さらなる市場の拡大を川を上って「内陸」に求めていたイギリスに口実ができました。
というより無理やり作りました。
広州沖に停泊中のアロー号に清の役人が乗り込み、中国人船員12人のうちの3人を海賊容疑で逮捕をしました。
これをイギリスは
「国旗が辱められた」
と、広州を攻撃し始めました。
実際にはー
アヘン戦争後、不平等条約で中国人がイギリス船籍に勝手に入れないことを商売にしていました。
「イギリス船籍」という一筆を中国人に売り、中国人がアヘン密輸や人身売買にそれを利用していたのです。
その通報を受けた広州の役人が、アロー号に乗り込んだのです。
船籍期限切れの「イギリス船籍」の紙が落ち、国旗も掲げられてはいませんでした。(イギリス側は本当に期限切れに氣づかなかったよう)
また、フランスは宣教師一人が殺害されたことを事由に清朝に抗議し、イギリスと一緒に戦争を始めました。
そのフランス人宣教師はそれまでにも布教禁止と逮捕されたことがありました。
が、また繰り返したので惨殺されたのでした。
ここにアロー号事件、アロー戦争、第2次アヘン戦争(1856~60年)が起こります。
アメリカとロシアは参戦しませんでしたが、既に得ていた南京条約の改正には参加を表明しました。

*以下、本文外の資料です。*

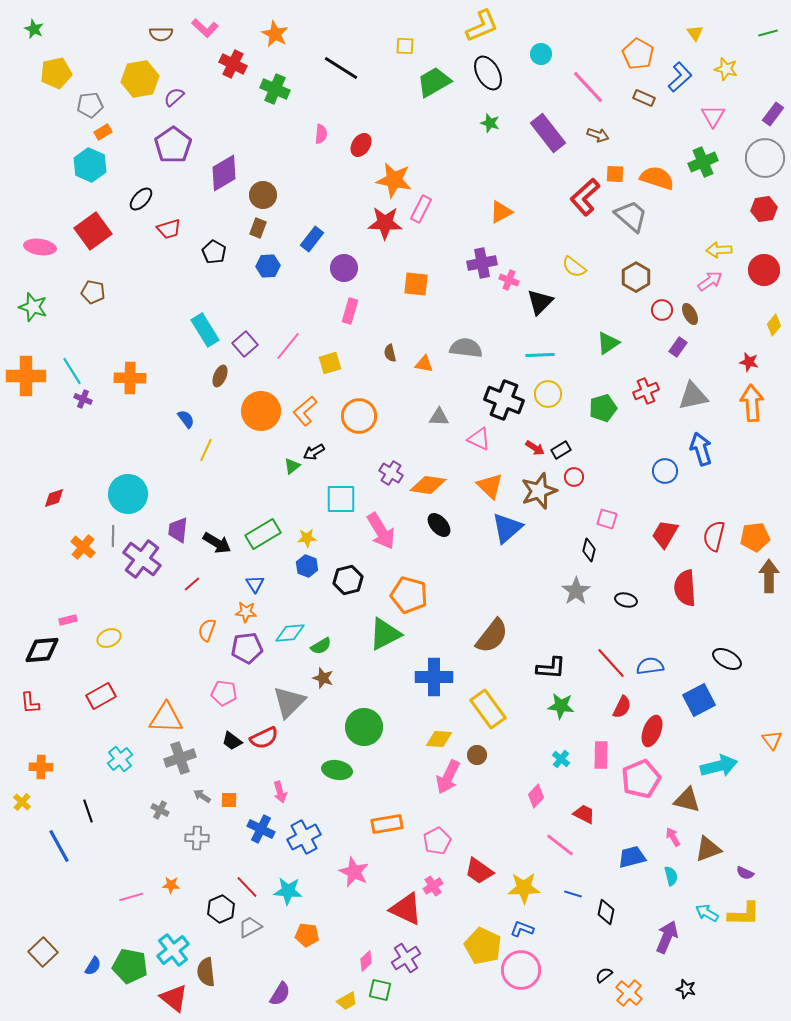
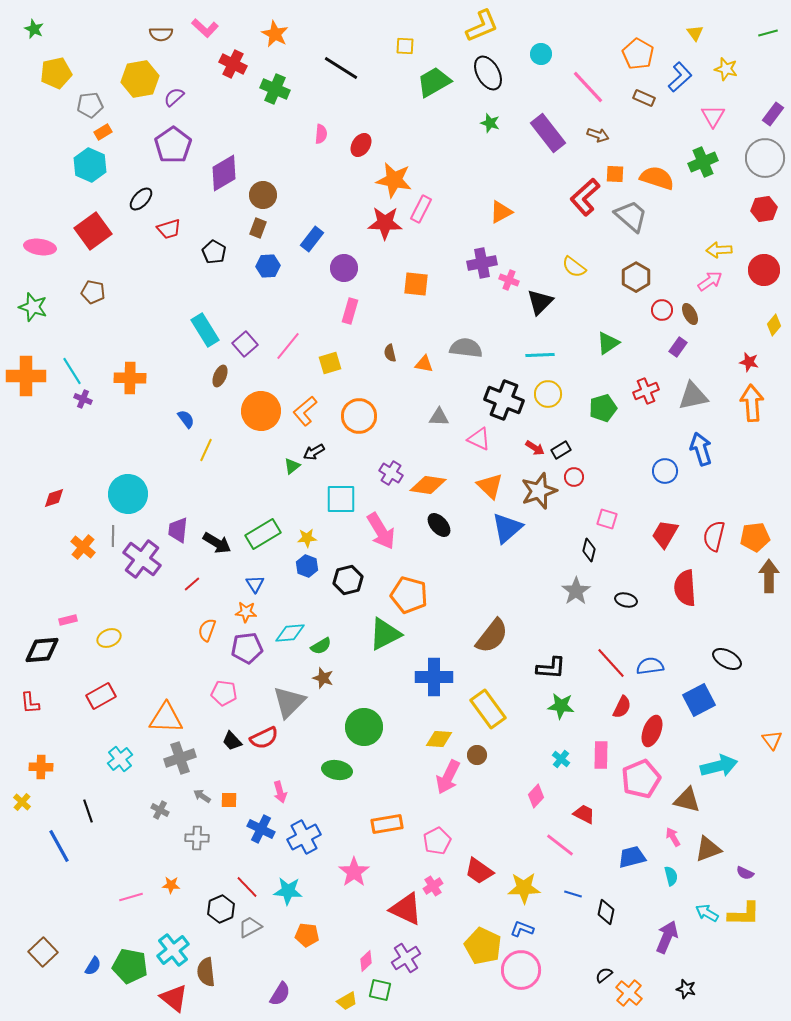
black trapezoid at (232, 741): rotated 10 degrees clockwise
pink star at (354, 872): rotated 12 degrees clockwise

1858年、清は両国に負け、「天津条約」を結ぶことになります。
・賠償金の支払い
・10港の開港
・キリスト教の布教の許可
・外交官の北京駐在
・外国人の中国国内旅行・貿易の自由、治外法権
・外国艦船の揚子江航行の自由
ところが1859年、英仏の批准書を持った使節団が北京へ向かうところを清側のセルゲリンチン将軍(モンゴル人、チンギス=ハンの子孫)に阻害され上海へ後退します。
その翌年1860年、英仏軍が再度進軍したところ、清は英仏使節団をだまし、監禁し拷問を始めました。
11名の死者も出ました。
これに怒り狂った英仏は、さらなる勢いで中国で強奪・婦女暴行・虐殺を始め、北京へ向かうのです。